This year Chameleon hosted the IndySCC competition, in which teams optimize a variety of HPC workloads in order to complete the most computations during a 48 hour final, all while staying below a strict power cap. Each year Supercomputing hosts the Student Cluster Competition (SCC), drawing teams from around the world to push HPC software and hardware to, and sometimes beyond, its limits. IndySCC is meant to be analogous to the in-person SCC, but uses cloud/shared resources so that more teams can participate. In the months leading up to the competition, the teams participate in a “Virtual Course”, completing assignments to familiarize themselves with cloud computing concepts, as well as the HPC workloads. 5 teams participated in IndySCC 2021, each consisting of up to 6 students plus an advisor. The teams were from UIUC, Monash University, Australia, ETH Zurich, Switzerland, Texas A&M, and Sun Yat-sen University, China.
Starting in July, the teams made short term leases on Chameleon to complete each assignment, as well as a lease well in advance for the 48 hour competition run on November 6-7. Each team reserved 2 P100 nodes on CHI@TACC, in rack 11 to ensure no bandwidth restrictions. The SCC committee also reserved 2 nodes as “spares”, to be used in the case of hardware issues.

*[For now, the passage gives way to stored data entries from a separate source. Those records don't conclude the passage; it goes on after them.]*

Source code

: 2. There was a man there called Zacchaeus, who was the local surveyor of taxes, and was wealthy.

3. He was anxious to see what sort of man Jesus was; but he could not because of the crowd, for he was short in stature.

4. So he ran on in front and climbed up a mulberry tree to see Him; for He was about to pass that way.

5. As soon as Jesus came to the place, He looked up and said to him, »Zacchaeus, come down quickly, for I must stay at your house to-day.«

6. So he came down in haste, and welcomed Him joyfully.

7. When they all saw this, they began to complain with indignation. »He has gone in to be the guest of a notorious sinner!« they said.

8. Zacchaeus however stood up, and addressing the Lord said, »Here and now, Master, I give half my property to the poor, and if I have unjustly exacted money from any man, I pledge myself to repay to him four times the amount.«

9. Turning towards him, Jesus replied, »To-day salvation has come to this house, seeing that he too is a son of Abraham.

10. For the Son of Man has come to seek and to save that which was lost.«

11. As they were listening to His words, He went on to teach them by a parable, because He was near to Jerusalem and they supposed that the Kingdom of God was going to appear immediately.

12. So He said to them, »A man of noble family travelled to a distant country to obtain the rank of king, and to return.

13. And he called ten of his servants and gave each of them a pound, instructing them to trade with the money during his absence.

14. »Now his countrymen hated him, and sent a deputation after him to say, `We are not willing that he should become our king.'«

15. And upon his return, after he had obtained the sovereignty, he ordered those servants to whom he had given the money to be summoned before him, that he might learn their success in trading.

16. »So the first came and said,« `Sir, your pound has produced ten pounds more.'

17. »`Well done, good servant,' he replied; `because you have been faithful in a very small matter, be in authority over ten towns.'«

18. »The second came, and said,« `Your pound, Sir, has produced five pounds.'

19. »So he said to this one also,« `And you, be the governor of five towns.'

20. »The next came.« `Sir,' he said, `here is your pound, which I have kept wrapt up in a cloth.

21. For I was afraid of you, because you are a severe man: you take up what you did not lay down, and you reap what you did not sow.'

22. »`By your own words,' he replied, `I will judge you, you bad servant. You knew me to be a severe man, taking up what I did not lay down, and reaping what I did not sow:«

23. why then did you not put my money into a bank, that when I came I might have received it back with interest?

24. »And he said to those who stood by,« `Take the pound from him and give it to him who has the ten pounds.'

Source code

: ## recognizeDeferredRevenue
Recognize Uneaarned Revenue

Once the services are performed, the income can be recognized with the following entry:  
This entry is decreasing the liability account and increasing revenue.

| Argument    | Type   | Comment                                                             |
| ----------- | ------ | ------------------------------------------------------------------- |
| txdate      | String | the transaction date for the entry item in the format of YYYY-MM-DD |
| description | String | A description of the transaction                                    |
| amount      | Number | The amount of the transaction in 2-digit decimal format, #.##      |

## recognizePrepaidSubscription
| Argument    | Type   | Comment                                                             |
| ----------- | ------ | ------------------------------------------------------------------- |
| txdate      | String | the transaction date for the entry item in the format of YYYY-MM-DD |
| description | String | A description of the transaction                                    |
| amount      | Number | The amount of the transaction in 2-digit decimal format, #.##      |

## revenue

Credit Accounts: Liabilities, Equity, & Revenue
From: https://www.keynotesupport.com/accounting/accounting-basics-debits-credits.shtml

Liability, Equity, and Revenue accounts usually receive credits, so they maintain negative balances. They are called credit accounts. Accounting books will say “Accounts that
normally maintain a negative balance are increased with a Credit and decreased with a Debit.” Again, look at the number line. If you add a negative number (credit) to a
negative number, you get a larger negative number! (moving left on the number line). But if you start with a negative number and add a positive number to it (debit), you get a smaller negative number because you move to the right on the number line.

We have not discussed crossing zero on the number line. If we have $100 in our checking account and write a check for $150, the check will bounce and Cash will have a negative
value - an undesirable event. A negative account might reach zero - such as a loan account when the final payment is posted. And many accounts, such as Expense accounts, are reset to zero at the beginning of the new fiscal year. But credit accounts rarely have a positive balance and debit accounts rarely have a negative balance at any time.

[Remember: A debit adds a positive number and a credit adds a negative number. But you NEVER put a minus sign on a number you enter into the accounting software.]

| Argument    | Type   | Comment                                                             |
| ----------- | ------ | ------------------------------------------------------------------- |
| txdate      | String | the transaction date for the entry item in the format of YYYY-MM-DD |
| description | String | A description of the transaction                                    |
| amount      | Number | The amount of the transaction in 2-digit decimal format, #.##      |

In addition to Chameleon hardware, NCAR contributed 5 ARM Thunder X2 machines, operating as a Chameleon Associate site. Each team was allowed to reserve one of these for use in the competition, with the intent to make the site generally available to the community after SC21.
Before the 48 hour final competition, teams selected the specific nodes they planned to use; this could be any subset of 2x P100 and 1x ARM. The teams were required to submit results from 4 applications, HPCG, GROMACS, John the Ripper, each of which they had previously completed an assignment and benchmark for. At the beginning of the competition itself, Devito: Fast Stencil Computation from Symbolic Specification was announced as the “Mystery Application”. Teams were judged privately based on how many correct answers they submitted from each application, with a penalty applied if they exceeded the 1100 watt power cap.
The Chameleon team made available power monitoring Grafana displays for CHI@TACC , and CHI@NCAR resources. CHI@TACC information was obtained from the DCMI interface of each node’s BMC) and CHI@NCAR by querying smart PDUs, as nodes lacked DCMI support. In both cases, the information was aggregated by a Prometheus instance on the CHI@NCAR site, then made available to the teams and the public via Grafana, using Chameleon’s keycloak instance for single-sign-on. The power usage during the competition is shown on the attached graph, but winners are yet to be announced.
This effort will be presented as a talk at the HPCSYSPROS workshop during SC21, on Sunday November 14th.